Your task is to reproduce exactly the lines that run from the beginning of the data through the line where "21: (606, 197, 1.76)" appears.

--- START ---

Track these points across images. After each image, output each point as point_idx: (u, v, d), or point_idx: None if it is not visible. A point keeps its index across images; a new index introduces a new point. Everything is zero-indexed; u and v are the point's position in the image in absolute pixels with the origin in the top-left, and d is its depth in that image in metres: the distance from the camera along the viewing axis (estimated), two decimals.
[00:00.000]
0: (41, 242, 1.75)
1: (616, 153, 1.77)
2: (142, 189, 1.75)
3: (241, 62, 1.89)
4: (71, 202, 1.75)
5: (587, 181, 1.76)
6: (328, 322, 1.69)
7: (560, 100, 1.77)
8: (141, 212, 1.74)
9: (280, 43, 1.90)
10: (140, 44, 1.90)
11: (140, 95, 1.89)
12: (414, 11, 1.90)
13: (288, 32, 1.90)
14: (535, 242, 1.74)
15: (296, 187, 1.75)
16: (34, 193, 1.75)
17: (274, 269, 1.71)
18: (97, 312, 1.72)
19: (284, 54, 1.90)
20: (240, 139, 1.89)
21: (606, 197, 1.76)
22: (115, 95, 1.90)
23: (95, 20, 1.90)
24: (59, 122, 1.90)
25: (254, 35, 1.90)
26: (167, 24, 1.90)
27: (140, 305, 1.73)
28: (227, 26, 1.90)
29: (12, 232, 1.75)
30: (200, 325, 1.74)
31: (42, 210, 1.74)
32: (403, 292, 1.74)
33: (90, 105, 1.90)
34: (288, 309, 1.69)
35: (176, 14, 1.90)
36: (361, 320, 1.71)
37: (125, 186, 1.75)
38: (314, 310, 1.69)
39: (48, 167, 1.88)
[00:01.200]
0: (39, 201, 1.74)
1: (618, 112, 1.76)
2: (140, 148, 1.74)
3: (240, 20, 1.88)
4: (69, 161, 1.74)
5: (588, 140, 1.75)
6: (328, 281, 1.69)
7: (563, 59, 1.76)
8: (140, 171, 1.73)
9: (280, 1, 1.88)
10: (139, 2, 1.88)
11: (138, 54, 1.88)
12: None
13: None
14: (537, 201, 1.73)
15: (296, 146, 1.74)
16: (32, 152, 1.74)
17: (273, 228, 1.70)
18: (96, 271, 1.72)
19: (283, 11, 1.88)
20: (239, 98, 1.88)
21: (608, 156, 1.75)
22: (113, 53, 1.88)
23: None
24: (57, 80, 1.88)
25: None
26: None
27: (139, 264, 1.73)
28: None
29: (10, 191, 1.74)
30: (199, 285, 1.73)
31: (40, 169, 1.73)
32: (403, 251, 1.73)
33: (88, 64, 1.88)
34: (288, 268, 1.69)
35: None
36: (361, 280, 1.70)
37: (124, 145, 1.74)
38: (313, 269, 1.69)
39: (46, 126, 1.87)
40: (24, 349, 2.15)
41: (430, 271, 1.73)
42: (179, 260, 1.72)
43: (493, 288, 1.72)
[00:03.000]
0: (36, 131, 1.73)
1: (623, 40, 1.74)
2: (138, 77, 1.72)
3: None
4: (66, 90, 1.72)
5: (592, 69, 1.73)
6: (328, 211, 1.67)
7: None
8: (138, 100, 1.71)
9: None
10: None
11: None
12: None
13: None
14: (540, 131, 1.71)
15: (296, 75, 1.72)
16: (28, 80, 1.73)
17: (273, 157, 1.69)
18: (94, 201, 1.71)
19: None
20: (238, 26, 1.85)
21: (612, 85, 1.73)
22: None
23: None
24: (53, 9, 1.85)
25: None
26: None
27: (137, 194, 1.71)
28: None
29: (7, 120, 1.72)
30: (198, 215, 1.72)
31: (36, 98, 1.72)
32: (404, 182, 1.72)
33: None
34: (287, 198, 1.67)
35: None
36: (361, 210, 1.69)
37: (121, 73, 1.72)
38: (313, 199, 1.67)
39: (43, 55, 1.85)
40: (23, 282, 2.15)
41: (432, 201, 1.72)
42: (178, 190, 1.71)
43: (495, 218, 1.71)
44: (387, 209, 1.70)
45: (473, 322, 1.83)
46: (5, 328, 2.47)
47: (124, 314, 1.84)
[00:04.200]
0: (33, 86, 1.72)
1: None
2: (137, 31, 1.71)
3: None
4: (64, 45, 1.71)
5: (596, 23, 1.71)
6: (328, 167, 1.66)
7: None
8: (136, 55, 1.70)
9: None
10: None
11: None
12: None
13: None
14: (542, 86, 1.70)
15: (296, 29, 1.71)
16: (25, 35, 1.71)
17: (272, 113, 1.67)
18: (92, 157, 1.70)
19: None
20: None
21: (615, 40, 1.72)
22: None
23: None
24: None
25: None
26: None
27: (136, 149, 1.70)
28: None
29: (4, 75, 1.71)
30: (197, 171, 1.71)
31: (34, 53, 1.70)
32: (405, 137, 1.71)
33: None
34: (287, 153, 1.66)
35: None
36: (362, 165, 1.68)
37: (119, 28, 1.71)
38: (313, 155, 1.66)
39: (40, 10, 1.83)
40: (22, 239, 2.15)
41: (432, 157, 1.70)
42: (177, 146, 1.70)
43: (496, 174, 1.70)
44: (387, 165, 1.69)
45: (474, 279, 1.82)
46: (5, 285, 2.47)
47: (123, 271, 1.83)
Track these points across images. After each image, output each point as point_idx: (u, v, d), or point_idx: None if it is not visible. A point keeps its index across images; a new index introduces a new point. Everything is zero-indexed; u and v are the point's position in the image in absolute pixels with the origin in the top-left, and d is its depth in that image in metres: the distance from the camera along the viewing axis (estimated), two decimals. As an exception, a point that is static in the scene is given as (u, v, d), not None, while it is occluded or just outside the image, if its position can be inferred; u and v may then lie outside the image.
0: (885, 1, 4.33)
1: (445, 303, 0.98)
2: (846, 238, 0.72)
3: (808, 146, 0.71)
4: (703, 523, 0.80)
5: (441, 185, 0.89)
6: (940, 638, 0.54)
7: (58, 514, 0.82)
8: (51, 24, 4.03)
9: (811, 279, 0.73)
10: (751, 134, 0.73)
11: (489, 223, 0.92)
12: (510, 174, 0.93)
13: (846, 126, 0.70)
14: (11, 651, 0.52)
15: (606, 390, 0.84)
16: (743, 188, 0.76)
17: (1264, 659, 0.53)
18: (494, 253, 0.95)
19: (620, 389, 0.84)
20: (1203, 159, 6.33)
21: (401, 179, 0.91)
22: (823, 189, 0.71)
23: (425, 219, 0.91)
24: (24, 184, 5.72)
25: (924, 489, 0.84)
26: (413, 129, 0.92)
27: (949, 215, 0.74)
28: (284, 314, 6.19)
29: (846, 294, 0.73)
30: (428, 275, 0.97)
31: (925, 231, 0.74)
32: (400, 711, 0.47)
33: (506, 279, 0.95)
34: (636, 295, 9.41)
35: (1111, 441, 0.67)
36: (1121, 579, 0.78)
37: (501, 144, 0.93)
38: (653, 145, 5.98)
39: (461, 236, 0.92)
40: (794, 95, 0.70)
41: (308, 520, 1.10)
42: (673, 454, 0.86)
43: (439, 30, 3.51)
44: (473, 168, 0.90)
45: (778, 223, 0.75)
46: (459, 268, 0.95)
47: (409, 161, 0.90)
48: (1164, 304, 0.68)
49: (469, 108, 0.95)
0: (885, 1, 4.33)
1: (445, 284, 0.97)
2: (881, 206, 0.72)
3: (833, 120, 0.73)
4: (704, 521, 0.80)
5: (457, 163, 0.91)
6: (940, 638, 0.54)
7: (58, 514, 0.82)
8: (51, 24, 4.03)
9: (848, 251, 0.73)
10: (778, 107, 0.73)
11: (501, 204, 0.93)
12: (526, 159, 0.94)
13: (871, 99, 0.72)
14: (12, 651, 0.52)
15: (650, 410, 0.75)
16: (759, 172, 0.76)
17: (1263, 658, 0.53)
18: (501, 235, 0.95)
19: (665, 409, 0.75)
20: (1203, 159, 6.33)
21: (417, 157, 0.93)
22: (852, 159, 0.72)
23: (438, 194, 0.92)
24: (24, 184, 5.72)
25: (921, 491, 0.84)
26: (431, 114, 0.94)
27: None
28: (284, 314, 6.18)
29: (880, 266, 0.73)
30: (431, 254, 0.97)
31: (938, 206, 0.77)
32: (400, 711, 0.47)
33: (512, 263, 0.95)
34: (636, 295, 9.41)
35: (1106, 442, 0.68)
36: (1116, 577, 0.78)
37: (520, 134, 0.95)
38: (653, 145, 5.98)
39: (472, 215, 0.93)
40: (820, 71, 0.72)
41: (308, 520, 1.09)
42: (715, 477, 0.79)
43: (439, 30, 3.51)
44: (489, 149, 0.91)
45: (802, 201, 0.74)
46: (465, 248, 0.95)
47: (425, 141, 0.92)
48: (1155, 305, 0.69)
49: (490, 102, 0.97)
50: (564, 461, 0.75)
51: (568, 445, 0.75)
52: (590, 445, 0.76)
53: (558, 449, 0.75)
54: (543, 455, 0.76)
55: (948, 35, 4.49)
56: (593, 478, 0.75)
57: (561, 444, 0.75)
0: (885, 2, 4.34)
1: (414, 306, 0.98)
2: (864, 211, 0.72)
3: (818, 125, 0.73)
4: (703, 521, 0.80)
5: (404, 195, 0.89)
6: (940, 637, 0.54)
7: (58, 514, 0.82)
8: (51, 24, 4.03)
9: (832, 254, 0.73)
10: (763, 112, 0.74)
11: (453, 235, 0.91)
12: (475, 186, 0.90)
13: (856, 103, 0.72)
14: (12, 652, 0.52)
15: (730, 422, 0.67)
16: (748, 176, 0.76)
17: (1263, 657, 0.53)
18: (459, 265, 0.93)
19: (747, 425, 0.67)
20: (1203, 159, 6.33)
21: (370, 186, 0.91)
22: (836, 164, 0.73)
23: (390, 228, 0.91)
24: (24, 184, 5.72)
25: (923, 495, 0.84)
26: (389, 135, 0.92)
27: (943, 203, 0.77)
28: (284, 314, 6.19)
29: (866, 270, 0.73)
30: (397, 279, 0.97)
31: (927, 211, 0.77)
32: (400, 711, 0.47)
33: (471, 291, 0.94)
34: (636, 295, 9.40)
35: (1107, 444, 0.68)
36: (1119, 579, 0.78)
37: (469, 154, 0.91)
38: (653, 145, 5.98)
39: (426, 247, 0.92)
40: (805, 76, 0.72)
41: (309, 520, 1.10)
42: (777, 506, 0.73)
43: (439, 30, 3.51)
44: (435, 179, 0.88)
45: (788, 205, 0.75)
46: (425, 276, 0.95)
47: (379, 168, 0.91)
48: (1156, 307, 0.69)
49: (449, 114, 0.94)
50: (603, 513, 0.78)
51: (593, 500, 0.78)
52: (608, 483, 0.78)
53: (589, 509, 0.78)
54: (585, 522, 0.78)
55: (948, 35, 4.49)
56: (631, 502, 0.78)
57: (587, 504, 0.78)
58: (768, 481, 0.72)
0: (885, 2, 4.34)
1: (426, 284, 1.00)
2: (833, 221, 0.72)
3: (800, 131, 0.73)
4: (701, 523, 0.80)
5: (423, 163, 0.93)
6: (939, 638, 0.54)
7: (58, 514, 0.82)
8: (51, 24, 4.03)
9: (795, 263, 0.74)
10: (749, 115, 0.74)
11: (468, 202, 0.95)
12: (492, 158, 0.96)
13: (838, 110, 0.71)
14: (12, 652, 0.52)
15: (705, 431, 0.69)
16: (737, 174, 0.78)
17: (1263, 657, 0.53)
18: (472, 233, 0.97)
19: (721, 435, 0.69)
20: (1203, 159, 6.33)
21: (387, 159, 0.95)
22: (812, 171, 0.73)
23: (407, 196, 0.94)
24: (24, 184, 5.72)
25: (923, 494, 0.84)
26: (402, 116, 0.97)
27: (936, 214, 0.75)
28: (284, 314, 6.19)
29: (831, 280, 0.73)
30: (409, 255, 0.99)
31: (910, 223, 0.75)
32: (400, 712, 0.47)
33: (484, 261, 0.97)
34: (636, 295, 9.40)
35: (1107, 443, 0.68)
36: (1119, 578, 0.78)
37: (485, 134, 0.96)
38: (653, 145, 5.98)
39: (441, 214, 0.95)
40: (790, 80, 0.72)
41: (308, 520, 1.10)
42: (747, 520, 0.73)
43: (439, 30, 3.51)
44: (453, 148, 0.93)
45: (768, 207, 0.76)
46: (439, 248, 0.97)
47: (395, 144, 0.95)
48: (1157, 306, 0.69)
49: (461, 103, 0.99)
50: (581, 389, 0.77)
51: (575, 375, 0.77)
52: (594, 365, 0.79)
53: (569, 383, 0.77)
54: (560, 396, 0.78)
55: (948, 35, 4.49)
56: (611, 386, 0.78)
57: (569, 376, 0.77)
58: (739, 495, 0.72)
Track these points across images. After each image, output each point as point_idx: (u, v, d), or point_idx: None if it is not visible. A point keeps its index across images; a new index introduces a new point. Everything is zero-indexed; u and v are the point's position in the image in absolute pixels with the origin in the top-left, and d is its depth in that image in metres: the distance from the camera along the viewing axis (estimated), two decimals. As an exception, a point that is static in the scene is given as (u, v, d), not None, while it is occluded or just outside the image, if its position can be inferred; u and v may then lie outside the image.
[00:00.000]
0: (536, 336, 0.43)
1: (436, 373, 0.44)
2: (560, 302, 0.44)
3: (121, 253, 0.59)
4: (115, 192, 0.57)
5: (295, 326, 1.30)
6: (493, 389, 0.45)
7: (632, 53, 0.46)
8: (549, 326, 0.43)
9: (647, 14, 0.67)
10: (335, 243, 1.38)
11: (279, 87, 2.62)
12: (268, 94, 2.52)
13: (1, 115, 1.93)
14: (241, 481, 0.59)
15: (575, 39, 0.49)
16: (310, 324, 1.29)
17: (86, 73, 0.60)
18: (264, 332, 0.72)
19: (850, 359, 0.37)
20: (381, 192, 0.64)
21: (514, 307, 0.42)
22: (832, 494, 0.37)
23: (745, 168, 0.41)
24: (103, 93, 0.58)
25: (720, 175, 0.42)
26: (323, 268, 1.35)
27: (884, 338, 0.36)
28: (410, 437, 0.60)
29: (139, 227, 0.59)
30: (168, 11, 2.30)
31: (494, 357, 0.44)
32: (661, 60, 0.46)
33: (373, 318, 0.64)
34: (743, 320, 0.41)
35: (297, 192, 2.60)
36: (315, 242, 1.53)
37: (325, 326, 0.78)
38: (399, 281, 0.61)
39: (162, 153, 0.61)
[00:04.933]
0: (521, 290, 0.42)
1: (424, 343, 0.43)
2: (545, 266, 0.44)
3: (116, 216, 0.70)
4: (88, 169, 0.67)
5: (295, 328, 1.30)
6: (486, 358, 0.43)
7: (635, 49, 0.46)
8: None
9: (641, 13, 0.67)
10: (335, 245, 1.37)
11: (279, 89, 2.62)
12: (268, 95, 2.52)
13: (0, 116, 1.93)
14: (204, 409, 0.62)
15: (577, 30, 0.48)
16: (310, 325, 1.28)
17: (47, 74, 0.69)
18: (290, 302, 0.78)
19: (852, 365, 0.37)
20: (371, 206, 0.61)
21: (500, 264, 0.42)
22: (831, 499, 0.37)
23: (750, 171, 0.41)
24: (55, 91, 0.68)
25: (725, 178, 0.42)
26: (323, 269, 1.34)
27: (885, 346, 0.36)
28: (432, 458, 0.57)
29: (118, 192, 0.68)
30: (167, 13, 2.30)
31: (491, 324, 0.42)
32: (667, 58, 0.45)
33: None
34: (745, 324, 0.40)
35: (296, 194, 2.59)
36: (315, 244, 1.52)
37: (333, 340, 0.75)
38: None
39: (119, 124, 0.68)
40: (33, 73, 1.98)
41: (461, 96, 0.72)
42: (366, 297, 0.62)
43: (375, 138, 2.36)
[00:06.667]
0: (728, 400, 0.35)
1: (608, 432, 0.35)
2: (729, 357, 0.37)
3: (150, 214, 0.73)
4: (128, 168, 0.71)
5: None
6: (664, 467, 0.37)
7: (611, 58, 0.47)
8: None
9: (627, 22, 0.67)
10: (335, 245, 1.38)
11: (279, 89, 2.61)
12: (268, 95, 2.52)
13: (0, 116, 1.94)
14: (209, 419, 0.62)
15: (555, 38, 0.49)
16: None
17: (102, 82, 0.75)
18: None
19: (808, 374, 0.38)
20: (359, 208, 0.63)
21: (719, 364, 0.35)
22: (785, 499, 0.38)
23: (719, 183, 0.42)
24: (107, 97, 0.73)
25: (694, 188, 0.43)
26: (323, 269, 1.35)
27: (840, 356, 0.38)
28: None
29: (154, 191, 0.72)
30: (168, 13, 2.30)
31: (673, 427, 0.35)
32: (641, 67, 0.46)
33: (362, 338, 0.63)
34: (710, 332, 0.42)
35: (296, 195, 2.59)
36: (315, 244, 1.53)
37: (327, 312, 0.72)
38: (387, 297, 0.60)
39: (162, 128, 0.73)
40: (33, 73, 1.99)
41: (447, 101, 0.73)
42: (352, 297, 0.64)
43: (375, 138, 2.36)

--- END ---

ANSWER FOR THE TASK —
Track these points across images. After each image, output each point as point_idx: (u, v, d), or point_idx: None if it is not visible. A point keeps its index across images; a new index introduces a new point. Everything is zero-indexed; u and v are the point's position in the image in absolute pixels with the origin in the top-left, and d is its depth in that image in metres: the distance from the camera along the viewing axis (estimated), two decimals.
[00:00.000]
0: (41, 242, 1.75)
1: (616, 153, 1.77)
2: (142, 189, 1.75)
3: (241, 62, 1.89)
4: (71, 202, 1.75)
5: (587, 181, 1.76)
6: (328, 322, 1.69)
7: (560, 100, 1.77)
8: (141, 212, 1.74)
9: (280, 43, 1.90)
10: (140, 44, 1.90)
11: (140, 95, 1.89)
12: (414, 11, 1.90)
13: (288, 32, 1.90)
14: (535, 242, 1.74)
15: (296, 187, 1.75)
16: (34, 193, 1.75)
17: (274, 269, 1.71)
18: (97, 312, 1.72)
19: (284, 54, 1.90)
20: (240, 139, 1.89)
21: (606, 197, 1.76)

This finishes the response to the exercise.